Il Fondo favorisce l’accesso al credito per l’acquisto dell’abitazione principale

In un periodo storico, il cui trend economico non è dei migliori, qualche spiraglio sembra aprirsi per le giovani coppie in stato di precarietà. Si tratta solo di piccoli passi ma hanno importante valenza dal punto di vista etico–sociale. Con decreto legge n. 112 del 25 giugno 2008 è stato previsto un Fondo di Garanzia per favorire l’accesso al credito alle giovani coppie e ai nuclei monogenitoriali con figli minori per l’acquisto dell’abitazione principale. L’iniziativa rientra in un progetto di più ampia portata dal nome “Diritto al futuro” (www.diamoglifuturo.it) ossia un insieme di azioni del Ministro della Gioventù rivolte ai giovani sui temi del lavoro, della casa, della formazione e dell’autoimpiego. I potenziali beneficiari del finanziamento sono giovani coppie coniugate, con o senza figli o nuclei familiari anche monogenitoriali con figli minori, che abbiano un’età inferiore a 35 anni, un reddito complessivo (rilevato dall’indicatore della situazione economica equivalente) non superiore a 35.000 euro e non siano proprietari di altri immobili ad uso abitativo. Particolari vincoli per le caratteristiche dell’immobile: la superficie dell’abitazione non deve superare i 90 metri quadrati; l’appartamento inoltre non deve avere caratteristiche di lusso, non deve rientrare nelle categorie catastali A1, A8 e A9 e soprattutto deve essere adibito ad abitazione principale. Altro parametro importante per i soggetti finanziabili è che il 50% del reddito complessivo imponibile IRPEF deve derivare da contratto di lavoro dipendente non a tempo indeterminato. I mutui ammissibili alla garanzia del Fondo sono di ammontare non superiore a 200mila euro e saranno sottoscritti, nel caso di mutui a tasso variabile, con un tasso massimo pari o equivalente al parametro Euribor 6 mesi + 150 punti base per i mutui di durata superiore a 20 anni ed a Euribor 6 mesi + 120 punti base per i mutui di durata inferiore a 20 anni.

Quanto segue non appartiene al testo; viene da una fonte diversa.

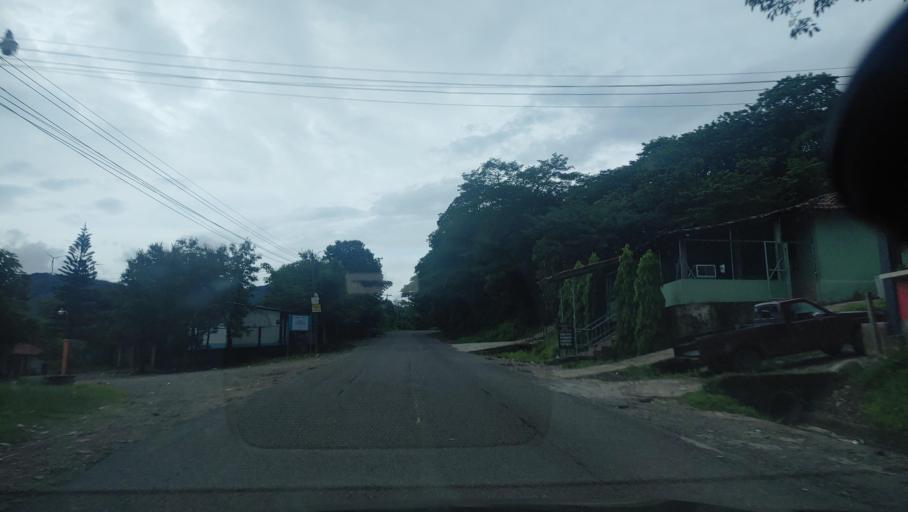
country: HN
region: Choluteca
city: Corpus
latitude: 13.3714
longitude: -86.9991
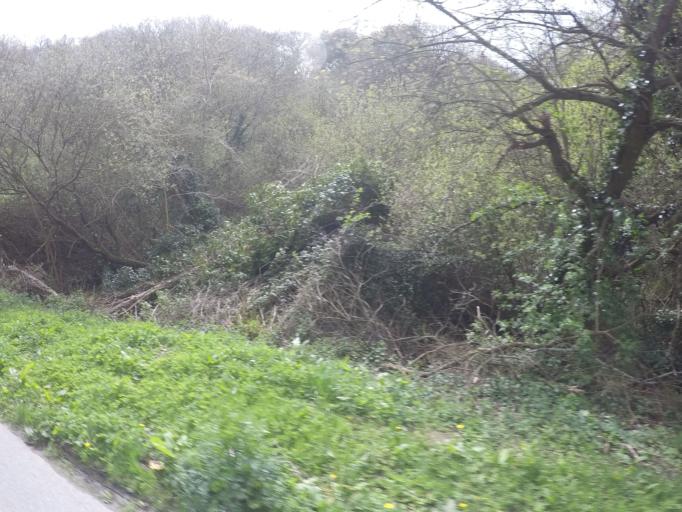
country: FR
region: Brittany
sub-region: Departement des Cotes-d'Armor
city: Plouezec
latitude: 48.7321
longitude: -2.9527
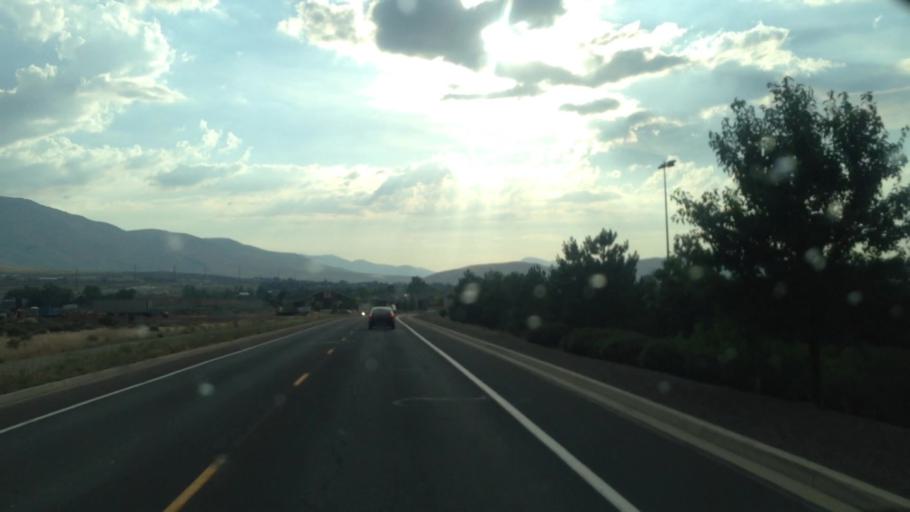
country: US
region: Nevada
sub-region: Washoe County
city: Lemmon Valley
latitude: 39.6216
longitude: -119.8652
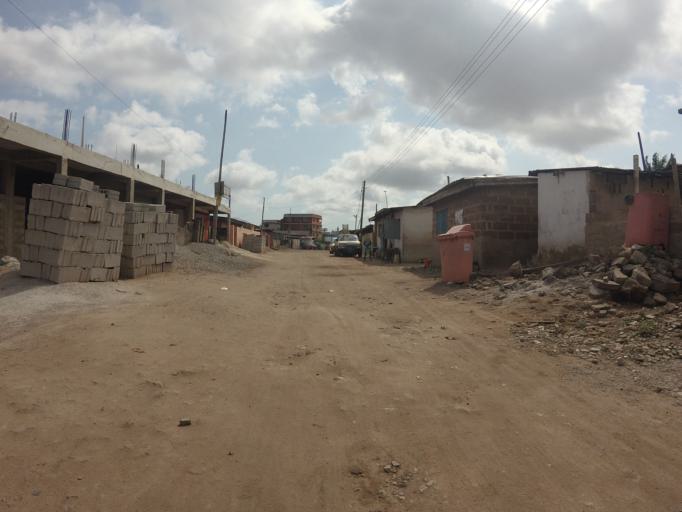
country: GH
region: Greater Accra
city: Dome
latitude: 5.6154
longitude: -0.2448
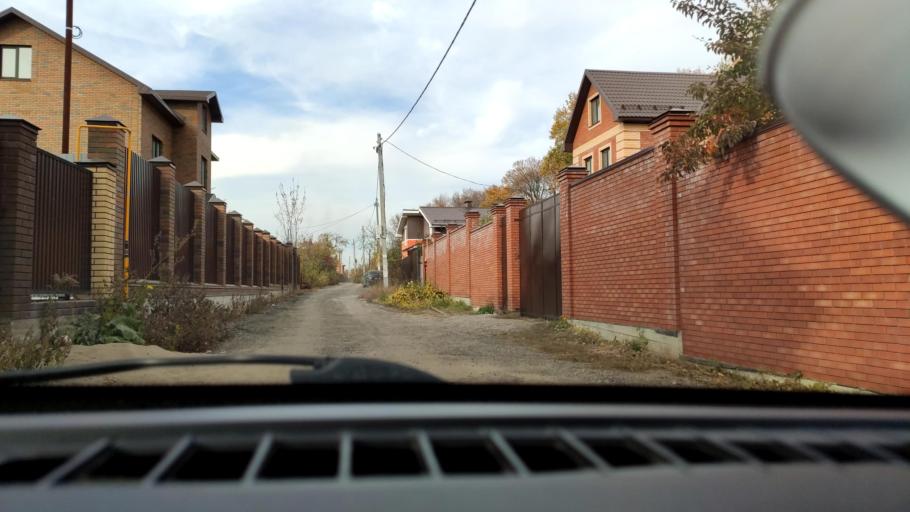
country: RU
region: Samara
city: Petra-Dubrava
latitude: 53.2662
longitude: 50.2646
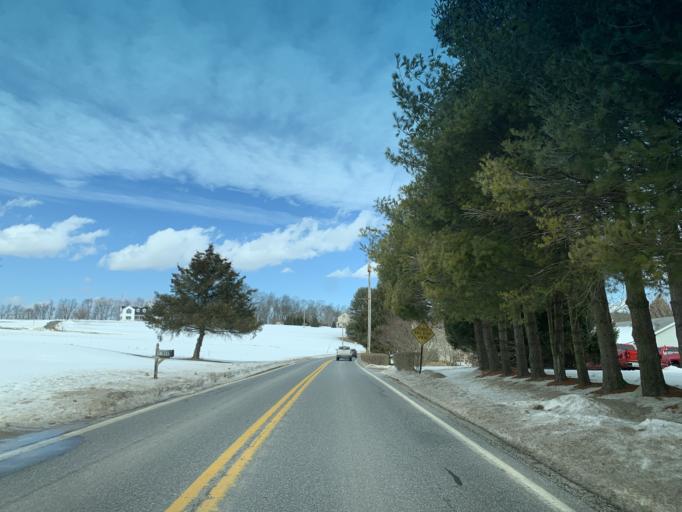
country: US
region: Pennsylvania
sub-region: York County
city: Shrewsbury
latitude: 39.8215
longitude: -76.6291
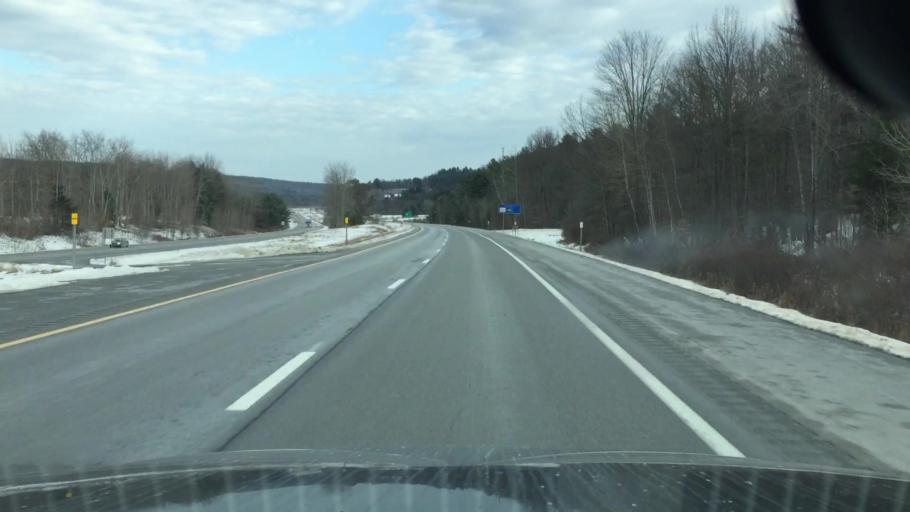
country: US
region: New York
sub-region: Chenango County
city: Bainbridge
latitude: 42.2109
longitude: -75.5167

Mentre nel caso di mutui a tasso fisso verrà applicato un tasso massimo pari o equivalente al parametro I.R.S. di pari durata + 150 punti base per i mutui di durata superiore a 20 anni ed a I.R.S. di pari durata + 120 punti base per mutui di durata inferiore a 20 anni. La garanzia del Fondo copre nella misura del 50% la quota capitale. Alcuni soggetti finanziatori, tra cui una Banca locale, hanno aderito a tale iniziativa mediante sottoscrizione di apposita convenzione con il Dipartimento della Gioventù.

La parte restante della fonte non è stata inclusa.